Mes lèvres s'entrouvrent, mes yeux s'humidifient de nouveau. Un son indescriptible sort de ma bouche — je crois que je voulais dire « merci ».
Merci car, tu es le seul à avoir réagit...
Mais sans que je n'ai le temps de le réaliser, il attrape soudainement ma main nous éloignant de cet endroit chargé de mauvaises ondes. Sa poigne réchauffe mes mains, les rendant extrêmement moites...
Je le suis sans réfléchir, sans poser une seule question, sans me retourner une seule fois pour essayer d'apercevoir mes amies qui m'attisent. Il ne se retourne pas non plus, marchant droit devant lui, d'un pas vif mais calme comme s'il connaissait ce chemin depuis toujours.
Nous quittons finalement la foule, le tumulte. Ses pas nous mènent jusqu'au sommet de la plus haute ruelle de la ville. Un endroit où l'on aperçoit absolument tout du train-train de la capitale, un endroit éloigné de tout, un quartier si calme que l'ont oublie son existence.
Le vent se cogne à nos vêtements, et au-dessus de nous, le ciel est un mélange d'or fondu et de bleu en cendres.
Il s'arrête enfin.
Je le regarde, essoufflée. Non à cause de la course, mais de ce que je viens de vivre, de ce que je ressens. Mon cœur bat si vite que je l'entend frapper contre ma cage thoracique.
Puis il me fait face, enfin ses yeux rencontrent les miens. Ils sont d'une expression que je n'arrive même pas à exprimer. Une émotion inexplicable figé sur un visage impassible.
— Je t'avais dit hier... que les rues n'étaient pas tendres avec les femmes, murmure-t-il.
Sa voix résonne en moi, elle n'est ni un reproche, ni une leçon, juste un constat presque une inquiétude. Il relâche ma main avec une lenteur délicate comme s'il craignait de briser quelque chose de fragile.
Il pose par la suite ses deux mains sur ses hanches et me regarde, espérant sûrement que je prononce quelque chose ou n'importe quoi.
Je m'apprête à parler, mais une douleur vive sur mon bras gauche m'arrache les mots. Mon regard se baisse instinctivement, et là, je la vois : une belle éraflure. Profonde c'est vrai, mais rien de vital pour autant, juste assez douloureuse pour me rappeler que tout ce qui vient de se passer est bien réel.

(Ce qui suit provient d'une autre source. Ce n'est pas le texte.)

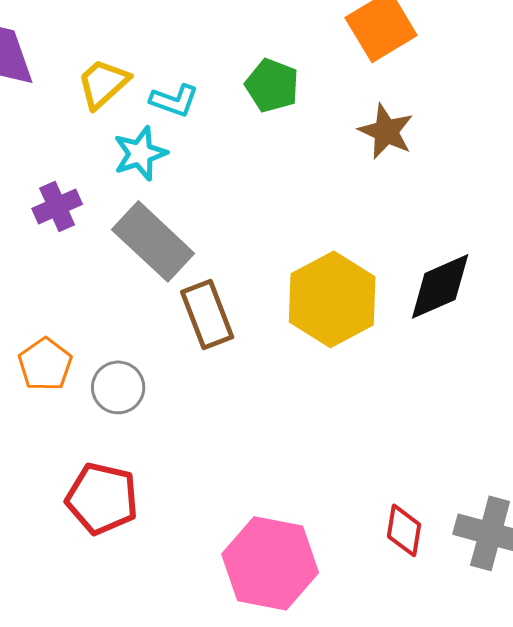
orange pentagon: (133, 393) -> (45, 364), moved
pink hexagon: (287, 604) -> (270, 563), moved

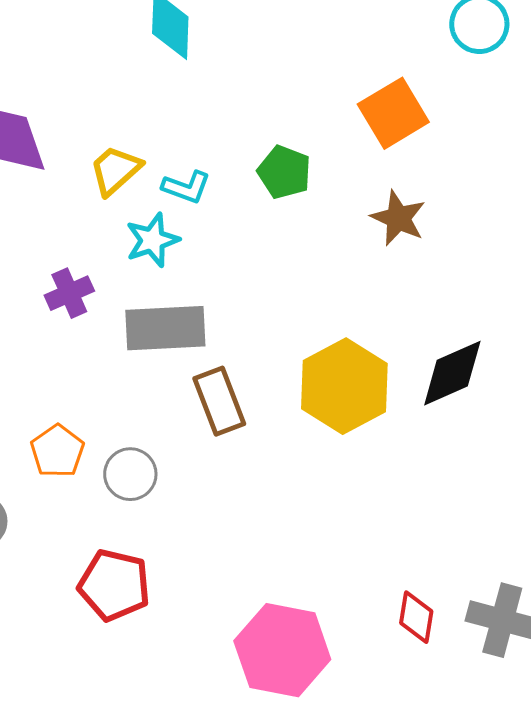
gray rectangle: (153, 241) -> (165, 328), turned -46

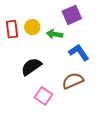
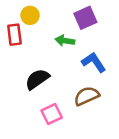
yellow circle: (32, 27) -> (30, 15), moved
pink square: (43, 96) -> (52, 114), turned 30

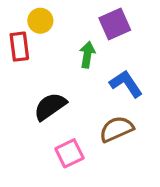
green arrow: (65, 41) -> (87, 55), turned 90

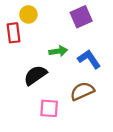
green arrow: (87, 55) -> (58, 51), moved, turned 72
pink square: (69, 153) -> (49, 108), turned 30

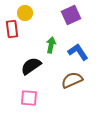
green arrow: (58, 51) -> (51, 45), turned -70
pink square: (49, 108) -> (29, 98), moved

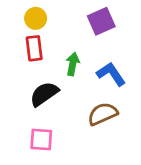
red rectangle: (12, 29) -> (34, 48), moved

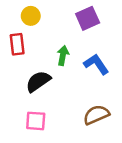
red rectangle: (34, 48) -> (17, 44), moved
brown semicircle: (103, 114) -> (96, 115), moved

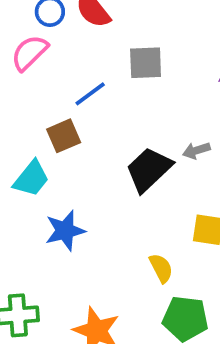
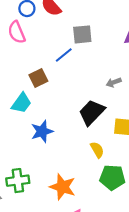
pink semicircle: (29, 53) -> (17, 32), turned -65
blue line: (90, 94) -> (64, 55), moved
black trapezoid: (149, 169) -> (92, 112), moved

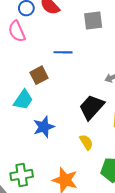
gray square: (82, 34) -> (93, 20), moved
blue line: (64, 55) -> (63, 52), turned 42
yellow semicircle: (97, 150) -> (86, 142), moved

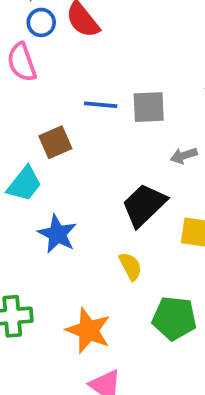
gray square: (93, 20) -> (149, 107), moved
blue star: (44, 127) -> (57, 234), turned -30

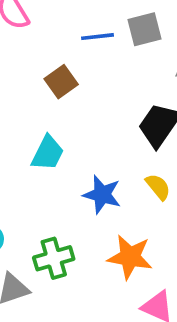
cyan trapezoid: (24, 184) -> (48, 153), moved
blue star: (57, 234) -> (102, 194), moved

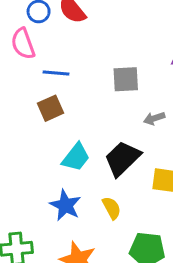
blue line: (97, 37) -> (56, 73), moved
cyan trapezoid: (48, 153) -> (76, 157), moved

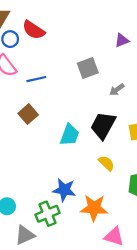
brown square: (51, 108) -> (28, 114), moved
blue star: (65, 205) -> (64, 190), moved

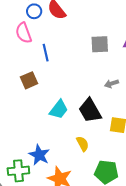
gray square: (88, 68) -> (100, 44), moved
blue line: (36, 79) -> (46, 53), turned 72
black trapezoid: (103, 125) -> (90, 111), turned -76

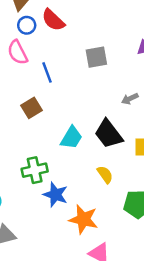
gray square: (100, 44) -> (96, 57), moved
green cross: (18, 171) -> (35, 170), moved

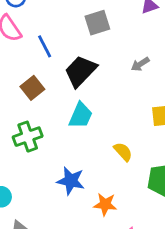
black trapezoid: (109, 134) -> (80, 71), moved, turned 88
green cross: (35, 170) -> (28, 137), moved
orange star: (83, 219) -> (105, 204), size x0.7

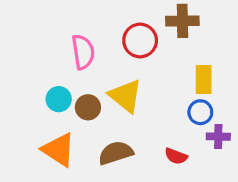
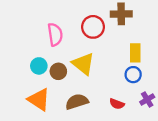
purple cross: (218, 137) -> (147, 100), moved, turned -32

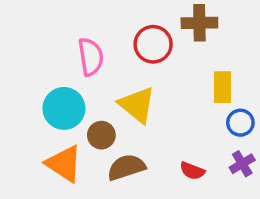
cyan circle: (39, 66) -> (64, 108), size x1.5
brown circle: (58, 71) -> (101, 135), moved
blue circle: (133, 75) -> (240, 123), moved

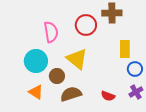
orange triangle: (64, 164) -> (36, 92), size x0.7

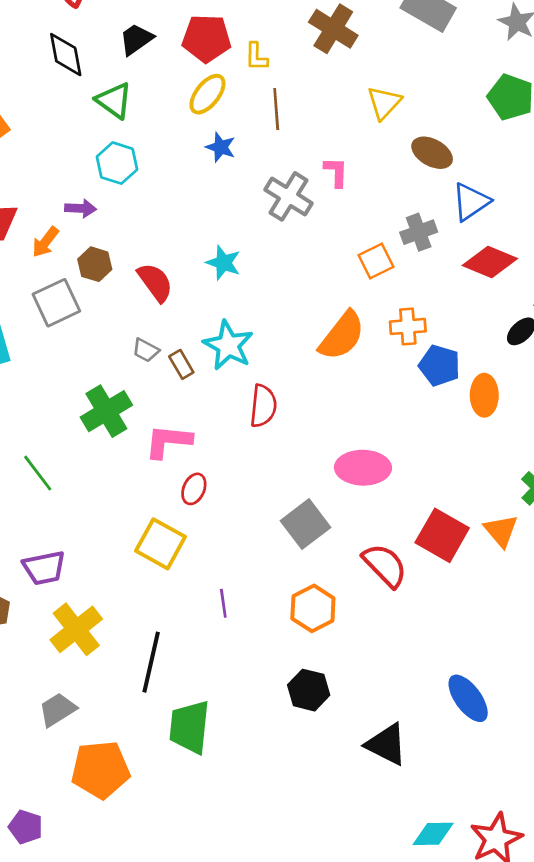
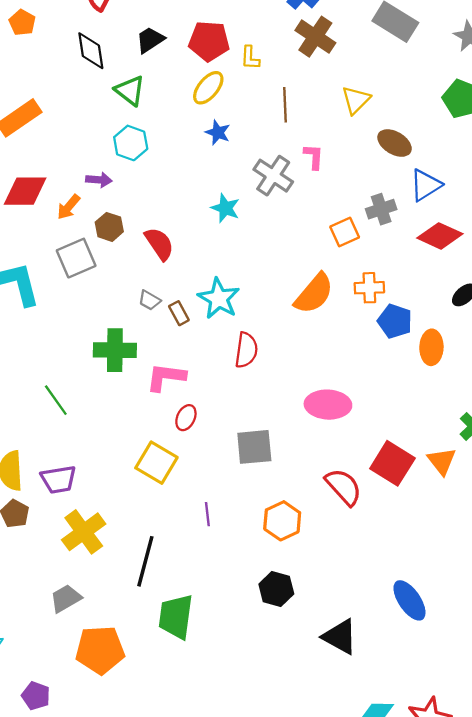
brown line: (276, 109) -> (285, 105), moved
cyan star: (223, 263) -> (225, 208), moved
green cross: (106, 411) -> (115, 350), turned 30
gray square: (306, 524) -> (254, 447), moved, turned 30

Je repense alors aux trois doigts dans mon vagin, à cette main sur ma poitrine... Je n'arrive pas complètement à réaliser que je viens de me faire agresser, tout est allé si vite...
Cependant, Uzo me tire de ces pensées en s'approchant de moi et en prenant mon bras. Il l'analyse brièvement avant d'arracher un bout de son vêtement pour l'enrouler sur ma plaie. Il presse le tissu contre ma peau avec une tendresse qui me coupe le souffle — encore une fois.

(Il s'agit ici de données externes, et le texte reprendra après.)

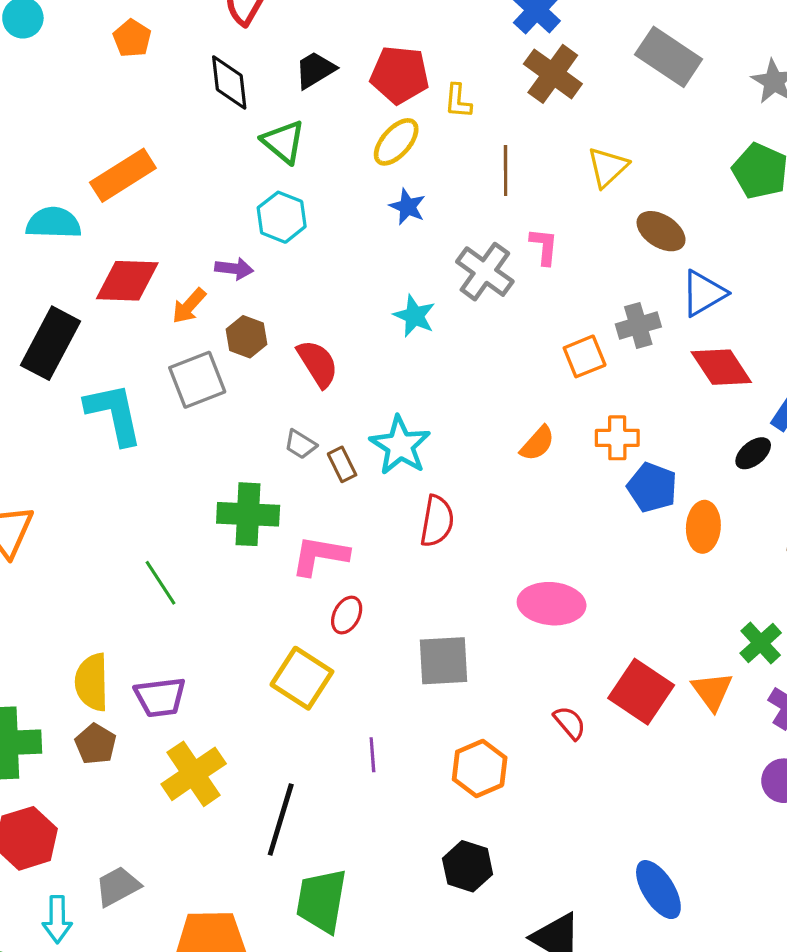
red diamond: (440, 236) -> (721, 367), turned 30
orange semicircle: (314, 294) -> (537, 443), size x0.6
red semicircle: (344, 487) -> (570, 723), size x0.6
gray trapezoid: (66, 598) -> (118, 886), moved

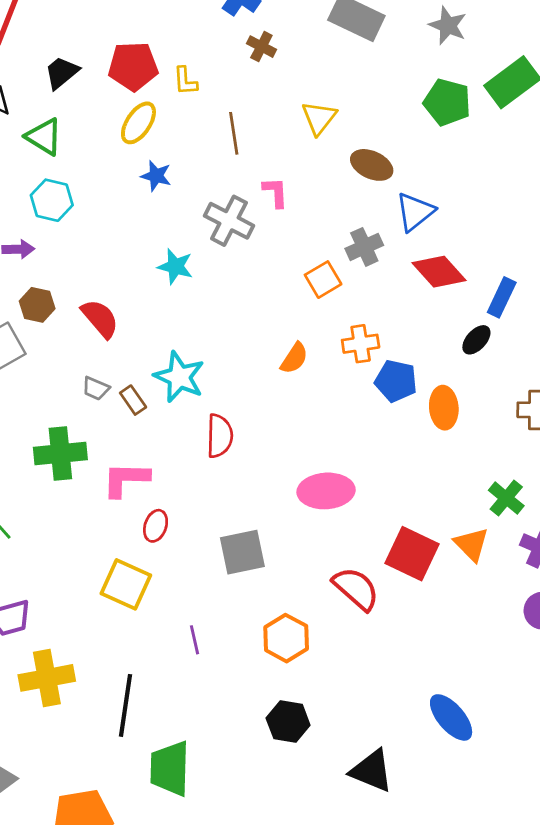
brown cross: (553, 74) -> (261, 47), size x0.6
red semicircle: (570, 723) -> (356, 589), size x1.6
yellow cross: (194, 774) -> (47, 678), turned 32

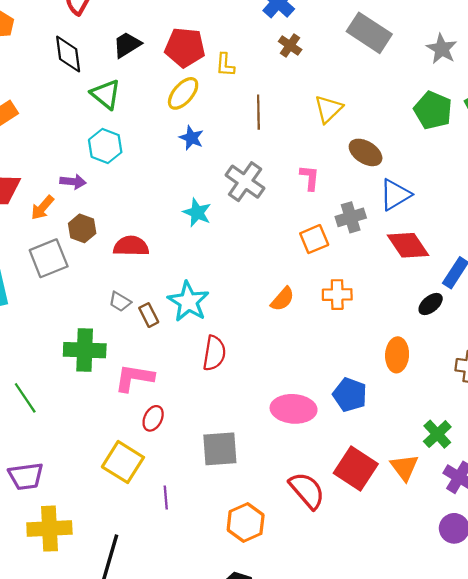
pink L-shape: (275, 192) -> (310, 178), moved
red semicircle: (100, 319) -> (131, 246), turned -56
blue pentagon: (396, 381) -> (350, 395), moved
purple line: (194, 640) -> (166, 498), moved

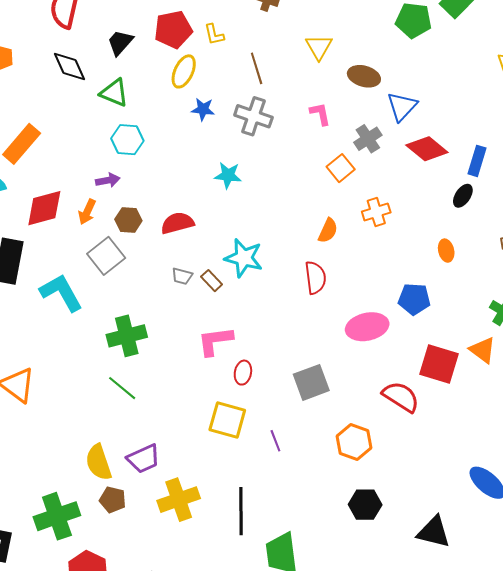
gray cross: (245, 182) -> (253, 116), moved
green cross: (85, 350) -> (127, 336), moved
red semicircle: (214, 353) -> (315, 278), moved
orange ellipse: (397, 355) -> (446, 251), size x0.7

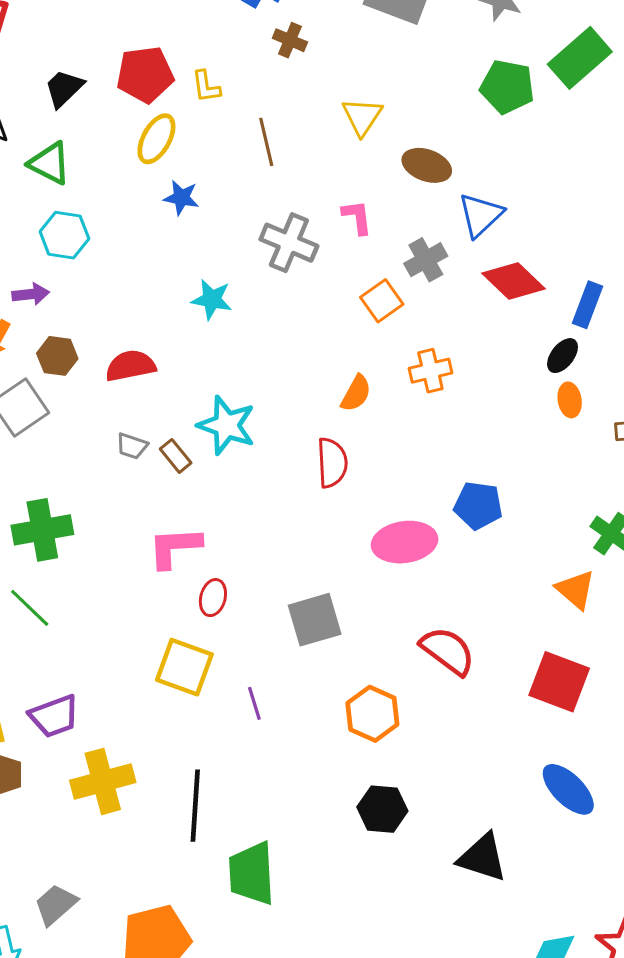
gray cross: (253, 116) -> (289, 243), moved
orange ellipse: (446, 251) -> (570, 400), moved
red square: (439, 364) -> (559, 682), moved

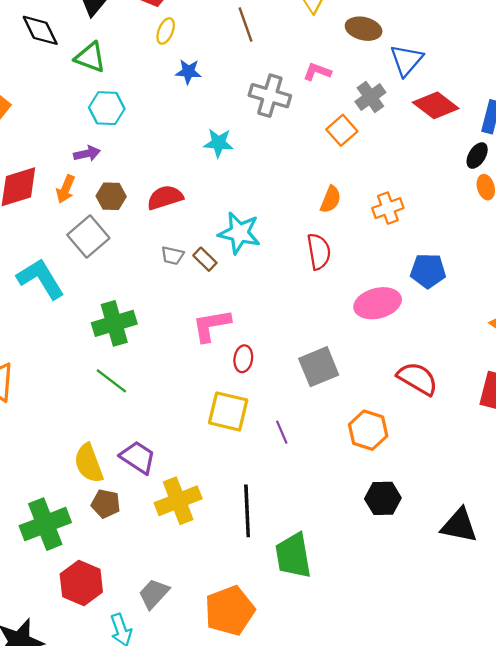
yellow ellipse: (156, 139) -> (166, 31), size x0.7
pink L-shape: (357, 217) -> (317, 72), turned -56
orange cross: (430, 371) -> (388, 208), moved
purple trapezoid: (54, 716) -> (138, 457), turned -120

— Putain... ces enfoirés ne t'ont pas raté, dit-il en lâchant mon bras une fois le bandage finit. Pardon d'être arrivé aussi tard Sana.
Sana.
En l'espace d'une seconde je regrette de lui avoir menti à propos de mon identité car, à cet instant j'aurais tellement aimé qu'il prononce mon nom : Blue.
Mais je n'ose tout de même pas répondre. Je crois qu'il n'a pas idée de combien je lui reconnaissante d'avoir osé riposter face à ces hommes. Je sens enfin mes muscles se relâcher, juste assez pour laisser passer une larme de soupir.
— Merci... soufflé-je. Merci d'être venue m'aider, merci pour... pour... dis-je en en cherchant mes mots tandis qu'une rivière d'eau déferle sur mes joues.
Son visage s'adoucit. Il doit avoir pitié de moi après tout ça... Mais contre toute attente, il me tend encore la main.
Encore oui, encore.
J'en viens même à me demander quel est le souci de cet homme pour offrir sa gentillesse sans ne rien attendre en retour.
D'abord le sauvetage, le bandage, puis cette compassion qui me réchauffe tellement le cœur que je le sens brûlé à l'intérieur de moi.
— Viens, dit-il, avec un sourire que je n'avais encore jamais vu ailleurs. Je connais un bel endroit où l'on pourra voir les lanternes.
Et, sans même y réfléchir, perdue entre ce qu'il est et ce que je ressens, je glisse sans hésiter ma paume contre la sienne.
— D'accord, prononçais-je en lui rendant un sourire sans même m'en apercevoir.